**The problem:** What you return must be an exact copy of the lines in the listing below between the line holding "middle dip: (320, 250)" and the line holding "pinky tip: (447, 272)", inclusive, and nothing more.

**Source material:**
════════════════════

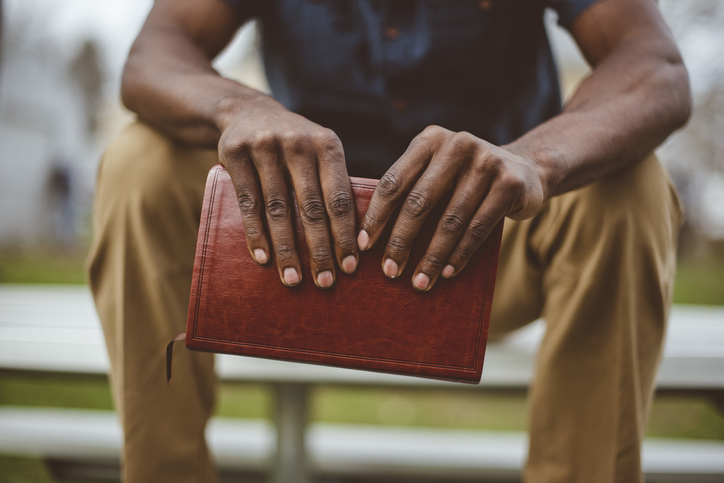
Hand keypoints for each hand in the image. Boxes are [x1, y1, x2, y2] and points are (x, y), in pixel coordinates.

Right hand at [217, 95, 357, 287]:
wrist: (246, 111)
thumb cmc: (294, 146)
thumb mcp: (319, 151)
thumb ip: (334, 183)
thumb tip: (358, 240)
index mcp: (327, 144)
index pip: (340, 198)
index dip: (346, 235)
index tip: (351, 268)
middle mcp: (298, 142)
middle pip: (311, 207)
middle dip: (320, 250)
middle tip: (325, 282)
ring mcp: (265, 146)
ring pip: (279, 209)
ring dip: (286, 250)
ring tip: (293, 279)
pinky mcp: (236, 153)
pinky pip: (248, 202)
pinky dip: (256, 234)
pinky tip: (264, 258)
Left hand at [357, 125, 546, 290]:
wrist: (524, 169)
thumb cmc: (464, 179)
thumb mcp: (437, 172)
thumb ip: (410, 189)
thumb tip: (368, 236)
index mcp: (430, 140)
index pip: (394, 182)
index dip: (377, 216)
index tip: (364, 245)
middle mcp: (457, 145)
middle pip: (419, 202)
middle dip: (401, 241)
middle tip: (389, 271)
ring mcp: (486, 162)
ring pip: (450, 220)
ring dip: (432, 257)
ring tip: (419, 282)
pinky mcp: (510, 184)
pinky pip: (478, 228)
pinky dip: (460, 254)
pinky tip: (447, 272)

════════════════════

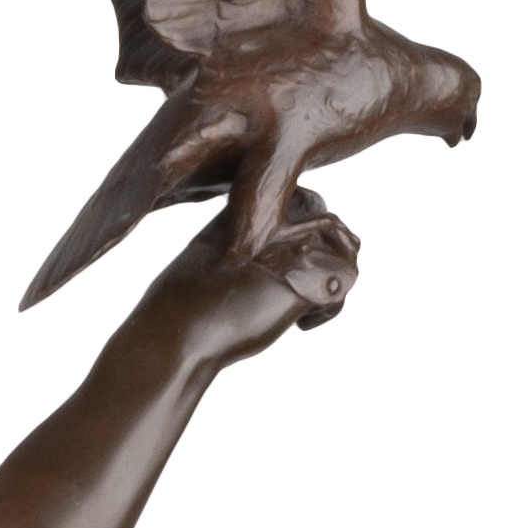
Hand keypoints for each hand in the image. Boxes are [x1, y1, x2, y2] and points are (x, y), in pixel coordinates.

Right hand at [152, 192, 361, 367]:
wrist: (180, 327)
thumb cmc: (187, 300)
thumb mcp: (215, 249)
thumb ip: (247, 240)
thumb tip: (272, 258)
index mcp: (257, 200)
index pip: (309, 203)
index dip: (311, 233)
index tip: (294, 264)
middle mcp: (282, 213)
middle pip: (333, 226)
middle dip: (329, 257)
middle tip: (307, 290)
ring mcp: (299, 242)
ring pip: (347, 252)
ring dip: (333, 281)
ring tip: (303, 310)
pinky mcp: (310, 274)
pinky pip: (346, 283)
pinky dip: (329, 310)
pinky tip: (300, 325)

════════════════════

**Response:**
middle dip: (320, 250)
middle tip: (325, 282)
ring mcp: (265, 146)
ring pip: (279, 209)
ring dip: (286, 250)
ring tip: (293, 279)
pinky mcp: (236, 153)
pinky pip: (248, 202)
pinky dip: (256, 234)
pinky tip: (264, 258)
Left hand at [357, 125, 546, 290]:
wrist: (524, 169)
thumb cmc: (464, 179)
thumb mcp: (437, 172)
thumb ip: (410, 189)
thumb tip: (368, 236)
index mcp: (430, 140)
index pip: (394, 182)
index dip: (377, 216)
index tip: (364, 245)
middle mcp: (457, 145)
middle pip: (419, 202)
middle dip: (401, 241)
middle tip: (389, 271)
ring mcp: (486, 162)
ring pip: (450, 220)
ring dip: (432, 257)
ring tip: (419, 282)
pinky mcp: (510, 184)
pinky pip: (478, 228)
pinky dip: (460, 254)
pinky tip: (447, 272)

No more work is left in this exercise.